Maybe it IS all in the DAC chips


I’ve often pushed back against the idea of purchasing any piece of audio gear based on the parts contained, especially DAC’s.  While the Digital to Analog Converter (DAC) itself is the key component, so much goes into making a good sounding product,  like stream buffers/jittter removal, power supplies and analog output stage that I thought this could lead buyers astray.

Still, having done that, and still thinking that I correctly warned others to avoid buying just on DAC brands alone, I have found myself after many years, returning again to vintage Burr Brown based DACs and home theater processors.  

Color me changed with experience. 

erik_squires

I actually haven’t heard Magnetar or Reavon.  I read reviews in HiFi mags that didn’t tell me anything useful.  I am going by user reviews.  I came close once to buying a Magnetar so I had done a lot of reading.

 

  My understanding is that Magnetar was formed by the engineers that had designed the Oppo players.  The Magnetar GI looks identical to the Oppo UI.

  In my case the DSD is output over HDMI into my Bryston DAC3 (which uses an AKM DAC chip).  So the internal DAC is of secondary interest.

It is not in the chip, it is in subsequent analog filters that are necessary and are specific to each chip type.

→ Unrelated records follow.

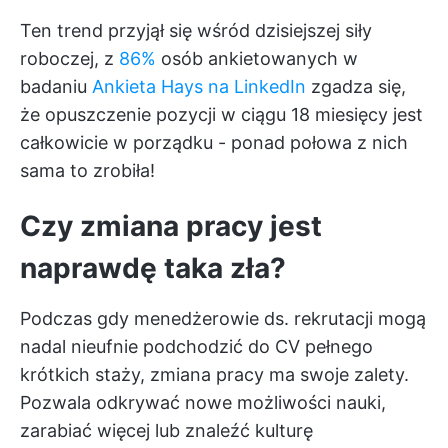
Ten trend przyjął się wśród dzisiejszej siły
roboczej, z
86%
osób ankietowanych w
badaniu
Ankieta Hays na LinkedIn
zgadza się,
że opuszczenie pozycji w ciągu 18 miesięcy jest
całkowicie w porządku - ponad połowa z nich
sama to zrobiła!
Czy zmiana pracy jest
naprawdę taka zła?
Podczas gdy menedżerowie ds. rekrutacji mogą
nadal nieufnie podchodzić do CV pełnego
krótkich staży, zmiana pracy ma swoje zalety.
Pozwala odkrywać nowe możliwości nauki,
zarabiać więcej lub znaleźć kulturę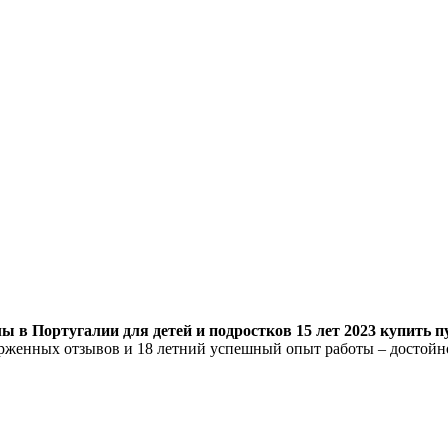
ы в Португалии для детей и подростков 15 лет 2023 купить п
торженных отзывов и 18 летний успешный опыт работы – достой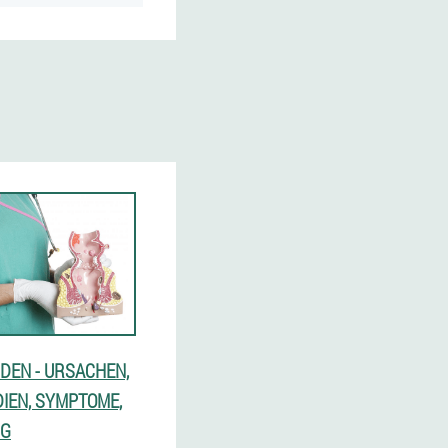
DEN - URSACHEN,
DIEN, SYMPTOME,
NG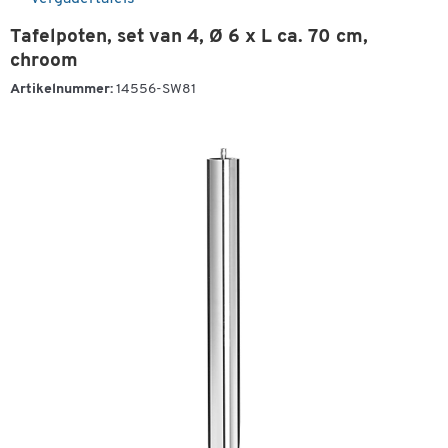
Tafelpoten, set van 4, Ø 6 x L ca. 70 cm,
chroom
Artikelnummer:
14556-SW81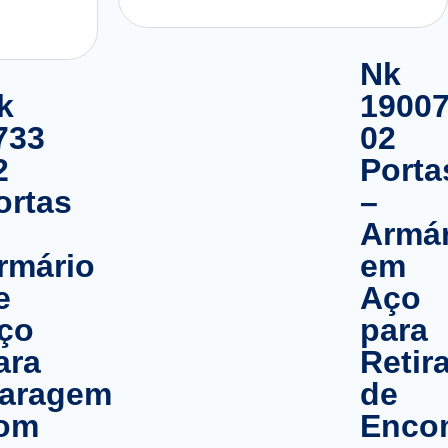
Nk
k
1900
733
02
2
Porta
ortas
–
Armár
rmário
em
e
Aço
ço
para
ara
Retir
aragem
de
om
Enco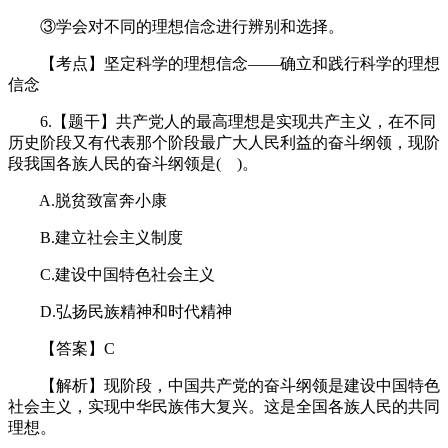
③学会对不同的理想信念进行辨别和选择。
【考点】坚定科学的理想信念——确立和践行科学的理想
信念
6.【题干】共产党人的最高理想是实现共产主义，在不同
历史阶段又有代表那个阶段最广大人民利益的奋斗纲领，现阶
段我国各族人民的奋斗纲领是( )。
A.脱贫致富奔小康
B.建立社会主义制度
C.建设中国特色社会主义
D.弘扬民族精神和时代精神
【答案】C
【解析】现阶段，中国共产党的奋斗纲领是建设中国特色
社会主义，实现中华民族伟大复兴。这是全国各族人民的共同
理想。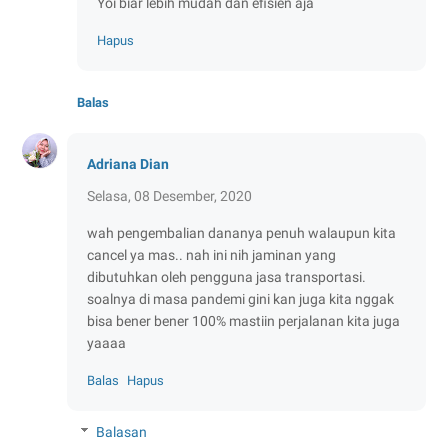
Yoi biar lebih mudah dan efisien aja
Hapus
Balas
Adriana Dian
Selasa, 08 Desember, 2020
wah pengembalian dananya penuh walaupun kita
cancel ya mas.. nah ini nih jaminan yang
dibutuhkan oleh pengguna jasa transportasi.
soalnya di masa pandemi gini kan juga kita nggak
bisa bener bener 100% mastiin perjalanan kita juga
yaaaa
Balas
Hapus
Balasan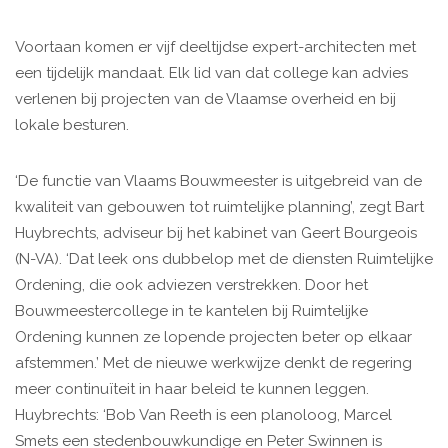
Voortaan komen er vijf deeltijdse expert-architecten met
een tijdelijk mandaat. Elk lid van dat college kan advies
verlenen bij projecten van de Vlaamse overheid en bij
lokale besturen.
‘De functie van Vlaams Bouwmeester is uitgebreid van de
kwaliteit van gebouwen tot ruimtelijke planning’, zegt Bart
Huybrechts, adviseur bij het kabinet van Geert Bourgeois
(N-VA). ‘Dat leek ons dubbelop met de diensten Ruimtelijke
Ordening, die ook adviezen verstrekken. Door het
Bouwmeestercollege in te kantelen bij Ruimtelijke
Ordening kunnen ze lopende projecten beter op elkaar
afstemmen.’ Met de nieuwe werkwijze denkt de regering
meer continuïteit in haar beleid te kunnen leggen.
Huybrechts: ‘Bob Van Reeth is een planoloog, Marcel
Smets een stedenbouwkundige en Peter Swinnen is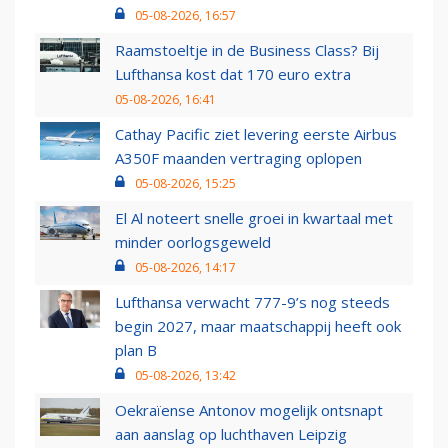
05-08-2026, 16:57
Raamstoeltje in de Business Class? Bij
Lufthansa kost dat 170 euro extra
05-08-2026, 16:41
Cathay Pacific ziet levering eerste Airbus
A350F maanden vertraging oplopen
05-08-2026, 15:25
El Al noteert snelle groei in kwartaal met
minder oorlogsgeweld
05-08-2026, 14:17
Lufthansa verwacht 777-9’s nog steeds
begin 2027, maar maatschappij heeft ook
plan B
05-08-2026, 13:42
Oekraïense Antonov mogelijk ontsnapt
aan aanslag op luchthaven Leipzig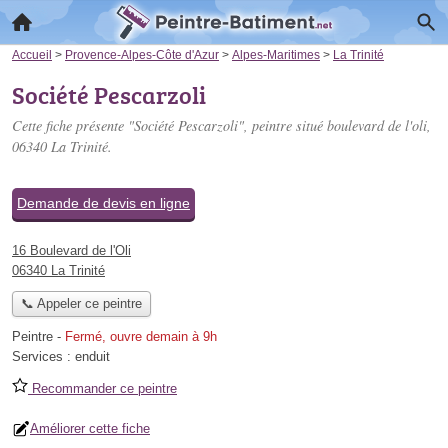
Accueil
>
Provence-Alpes-Côte d'Azur
>
Alpes-Maritimes
>
La Trinité
Société Pescarzoli
Cette fiche présente "Société Pescarzoli", peintre situé
boulevard de l'oli
,
06340 La Trinité.
Demande de devis en ligne
16 Boulevard de l'Oli
06340 La Trinité
📞 Appeler ce peintre
Peintre
-
Fermé, ouvre demain à 9h
Services :
enduit
Recommander ce peintre
Améliorer cette fiche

DAC output requires brickwall filter, Nyquist is only true for time unlimited signal.

@mahler123 , we’ll if it isn’t broken 😆. I have a handful of rock concerts on Blu-ray and I read the the Oppo limits the resolution due to licensing. Apparently the Dbob defeats the resolution restriction allowing full resolution to be sent in the digital domain to your DAC. Unfortunately I have a Yiggy and they don’t play together, so I never investigated further. I like Bryston gear as my buddy had a full suite before moving on to Mac. I live off his hand me downs. Regards , Mike B.